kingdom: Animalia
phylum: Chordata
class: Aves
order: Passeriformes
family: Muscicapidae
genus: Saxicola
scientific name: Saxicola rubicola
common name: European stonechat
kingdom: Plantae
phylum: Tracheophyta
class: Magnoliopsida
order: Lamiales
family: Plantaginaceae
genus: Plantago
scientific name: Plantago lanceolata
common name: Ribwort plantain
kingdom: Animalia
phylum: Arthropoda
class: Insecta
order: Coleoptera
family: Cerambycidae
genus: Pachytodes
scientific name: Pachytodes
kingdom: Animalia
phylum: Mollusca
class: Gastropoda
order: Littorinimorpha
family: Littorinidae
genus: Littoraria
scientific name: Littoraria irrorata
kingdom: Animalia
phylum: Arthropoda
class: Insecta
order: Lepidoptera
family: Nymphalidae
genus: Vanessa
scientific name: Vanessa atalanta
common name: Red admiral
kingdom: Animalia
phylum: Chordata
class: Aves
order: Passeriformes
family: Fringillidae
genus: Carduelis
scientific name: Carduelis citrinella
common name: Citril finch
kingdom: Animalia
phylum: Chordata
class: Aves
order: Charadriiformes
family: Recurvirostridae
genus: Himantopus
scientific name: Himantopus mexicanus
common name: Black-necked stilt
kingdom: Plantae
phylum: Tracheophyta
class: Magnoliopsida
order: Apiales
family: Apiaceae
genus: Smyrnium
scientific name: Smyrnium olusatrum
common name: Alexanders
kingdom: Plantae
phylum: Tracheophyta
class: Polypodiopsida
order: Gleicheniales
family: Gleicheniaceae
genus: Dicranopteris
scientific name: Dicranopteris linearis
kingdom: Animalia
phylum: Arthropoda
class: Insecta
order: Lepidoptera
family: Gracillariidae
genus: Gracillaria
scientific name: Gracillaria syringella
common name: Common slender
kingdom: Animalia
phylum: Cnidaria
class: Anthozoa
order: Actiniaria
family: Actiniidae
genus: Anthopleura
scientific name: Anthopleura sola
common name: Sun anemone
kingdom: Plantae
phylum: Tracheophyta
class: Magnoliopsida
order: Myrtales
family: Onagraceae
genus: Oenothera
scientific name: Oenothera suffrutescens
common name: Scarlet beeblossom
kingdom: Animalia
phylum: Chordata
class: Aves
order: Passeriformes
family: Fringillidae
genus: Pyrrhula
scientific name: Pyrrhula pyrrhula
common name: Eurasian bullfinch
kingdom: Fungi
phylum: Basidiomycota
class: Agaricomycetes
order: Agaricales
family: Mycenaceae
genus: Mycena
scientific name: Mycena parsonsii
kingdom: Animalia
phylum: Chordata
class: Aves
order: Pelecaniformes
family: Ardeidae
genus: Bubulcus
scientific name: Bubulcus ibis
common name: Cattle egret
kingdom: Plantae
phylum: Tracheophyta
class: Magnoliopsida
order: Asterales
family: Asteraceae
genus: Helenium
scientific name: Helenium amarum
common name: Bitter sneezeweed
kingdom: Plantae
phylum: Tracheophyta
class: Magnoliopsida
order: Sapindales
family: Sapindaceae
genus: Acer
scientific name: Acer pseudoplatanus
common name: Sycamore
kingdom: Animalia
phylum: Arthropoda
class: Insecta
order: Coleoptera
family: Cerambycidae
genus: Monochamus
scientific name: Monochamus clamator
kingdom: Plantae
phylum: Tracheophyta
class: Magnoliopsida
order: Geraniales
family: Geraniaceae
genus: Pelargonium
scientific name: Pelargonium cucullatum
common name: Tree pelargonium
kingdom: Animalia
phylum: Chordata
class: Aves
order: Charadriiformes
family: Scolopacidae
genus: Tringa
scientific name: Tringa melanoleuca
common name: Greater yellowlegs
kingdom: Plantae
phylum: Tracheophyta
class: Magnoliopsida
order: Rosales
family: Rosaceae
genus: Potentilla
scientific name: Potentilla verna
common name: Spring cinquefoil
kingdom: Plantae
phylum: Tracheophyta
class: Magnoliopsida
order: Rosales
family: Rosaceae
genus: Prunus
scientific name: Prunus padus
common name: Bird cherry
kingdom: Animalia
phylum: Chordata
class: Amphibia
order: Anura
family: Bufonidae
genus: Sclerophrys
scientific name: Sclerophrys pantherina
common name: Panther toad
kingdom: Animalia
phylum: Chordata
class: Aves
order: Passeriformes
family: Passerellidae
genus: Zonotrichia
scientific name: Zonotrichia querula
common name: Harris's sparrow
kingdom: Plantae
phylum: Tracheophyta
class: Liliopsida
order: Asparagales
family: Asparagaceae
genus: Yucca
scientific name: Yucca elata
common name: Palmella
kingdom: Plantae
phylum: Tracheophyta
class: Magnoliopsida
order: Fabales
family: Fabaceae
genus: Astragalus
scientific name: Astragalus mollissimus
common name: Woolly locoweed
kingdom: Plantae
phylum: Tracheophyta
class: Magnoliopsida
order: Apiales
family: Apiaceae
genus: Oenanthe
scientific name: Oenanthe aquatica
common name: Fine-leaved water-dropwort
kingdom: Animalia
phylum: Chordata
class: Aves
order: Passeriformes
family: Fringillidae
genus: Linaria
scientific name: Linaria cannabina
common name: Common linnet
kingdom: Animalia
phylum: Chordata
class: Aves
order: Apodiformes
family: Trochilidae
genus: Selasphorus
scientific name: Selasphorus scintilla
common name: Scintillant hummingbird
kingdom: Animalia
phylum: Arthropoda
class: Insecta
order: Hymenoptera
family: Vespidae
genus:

→ DIRECTIONS FOR THIS TASK: Write out the lines from the start of the above through the line containing "order: Lamiales", inclusive, with no changes.

→ RESPONSE:
kingdom: Animalia
phylum: Chordata
class: Aves
order: Passeriformes
family: Muscicapidae
genus: Saxicola
scientific name: Saxicola rubicola
common name: European stonechat
kingdom: Plantae
phylum: Tracheophyta
class: Magnoliopsida
order: Lamiales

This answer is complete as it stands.